Also On: PS4, PC
I don’t know about you, but when I’m playing a platformer I’m not usually thinking about the physics of how they actually work. I press the d-pad or joystick one way and my character moves in that same direction; I press a button and the person onscreen jumps. I know it’s all learned behaviour, and that I didn’t come out of the womb knowing how to get Mario from Point A to Point B, but I passed the point long ago where I had to give it much thought.
TorqueL doesn’t work that way. TorqueL wants you to think about those things. In fact, that’s pretty much all TorqueL asks of you: to really consider how you’re getting your character from one place to another. It’s not quite as demanding as a game like QWOP, but it’s not all that far off, either.
This really shouldn’t be too surprising. After all, aesthetically TorqueL is shockingly minimalistic. The characters are stick figures, the levels are made up of lots of straight lines, and the whole thing looks like it could’ve come from one of gaming’s earliest consoles (assuming, of course, they could render a few bright colors). I guess it only makes sense that the game’s controls takes a back-to-basics approach as well.
Or, at least, they do in the sense that you really have to think about how your character actually moves.
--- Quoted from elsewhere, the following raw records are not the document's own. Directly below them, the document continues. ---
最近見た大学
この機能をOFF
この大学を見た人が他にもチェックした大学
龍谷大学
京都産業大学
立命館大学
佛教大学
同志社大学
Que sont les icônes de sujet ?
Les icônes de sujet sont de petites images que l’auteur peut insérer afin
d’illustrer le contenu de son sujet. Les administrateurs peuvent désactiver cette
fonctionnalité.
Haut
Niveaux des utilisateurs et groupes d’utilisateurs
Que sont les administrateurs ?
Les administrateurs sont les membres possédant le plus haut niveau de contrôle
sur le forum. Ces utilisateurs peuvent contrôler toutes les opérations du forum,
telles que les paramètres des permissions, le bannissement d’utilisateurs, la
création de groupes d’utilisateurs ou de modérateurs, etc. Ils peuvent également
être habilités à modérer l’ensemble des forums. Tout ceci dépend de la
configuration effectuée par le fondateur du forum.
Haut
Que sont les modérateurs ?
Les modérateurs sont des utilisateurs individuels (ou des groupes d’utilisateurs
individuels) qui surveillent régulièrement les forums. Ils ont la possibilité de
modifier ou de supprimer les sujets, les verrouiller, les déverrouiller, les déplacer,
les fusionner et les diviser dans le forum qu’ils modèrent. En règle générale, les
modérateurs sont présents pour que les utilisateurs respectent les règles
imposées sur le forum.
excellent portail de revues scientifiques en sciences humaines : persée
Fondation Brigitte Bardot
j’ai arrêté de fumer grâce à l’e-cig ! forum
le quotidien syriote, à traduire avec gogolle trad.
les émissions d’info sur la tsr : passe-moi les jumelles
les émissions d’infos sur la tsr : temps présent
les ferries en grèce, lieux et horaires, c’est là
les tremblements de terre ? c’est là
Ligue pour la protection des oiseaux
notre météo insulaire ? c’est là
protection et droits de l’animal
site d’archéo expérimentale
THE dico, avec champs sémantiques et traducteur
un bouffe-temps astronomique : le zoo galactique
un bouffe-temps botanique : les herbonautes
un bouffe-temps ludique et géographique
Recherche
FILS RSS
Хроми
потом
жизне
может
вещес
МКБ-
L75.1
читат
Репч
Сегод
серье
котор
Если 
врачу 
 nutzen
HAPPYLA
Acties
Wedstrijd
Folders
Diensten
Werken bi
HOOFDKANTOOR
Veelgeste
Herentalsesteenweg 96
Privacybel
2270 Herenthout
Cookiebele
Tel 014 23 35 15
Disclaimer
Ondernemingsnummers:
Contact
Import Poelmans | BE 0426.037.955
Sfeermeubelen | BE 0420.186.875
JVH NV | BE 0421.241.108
You can roll your square along the ground a little, but if you want to move from one platform to another, if you want to jump over a fiery red pit, you need to be fully aware of your character’s cardinal directions. Pressing the Vita’s triangle button will always send a green bar straight above your stick figure’s head — which means that if your character is upside down or sideways, the green bar will be as well. It works the same with the PlayStation controller’s other iconic buttons, and it never fails to be less than nerve wracking as you constantly adjust your own sense of direction on the fly.
I’d like to say it gets easier as the game progresses, but it really doesn’t. Even setting aside the little changes in gravity and other obstacles TorqueL adds to the equation the further in your get, it’s just really difficult to always be mentally readjusting like that. At best, I’d say I started getting really good at pressing all four of the Vita’s face buttons at once, jamming me into a spot as I experimented with wiggling my character in one direction or another.
Admittedly, I’m not so great at thinking spatially like that, so I suspect others will have an easier time of it than I did. Nonetheless, it’s a challenge — but in a different way than most tough-as-nails platformers fulfill the definition of “challenging”. Most expect you to have honed your skills to perfection through years and years of playing other likeminded games; TorqueL expects nothing less than for you to relearn all your skills anew.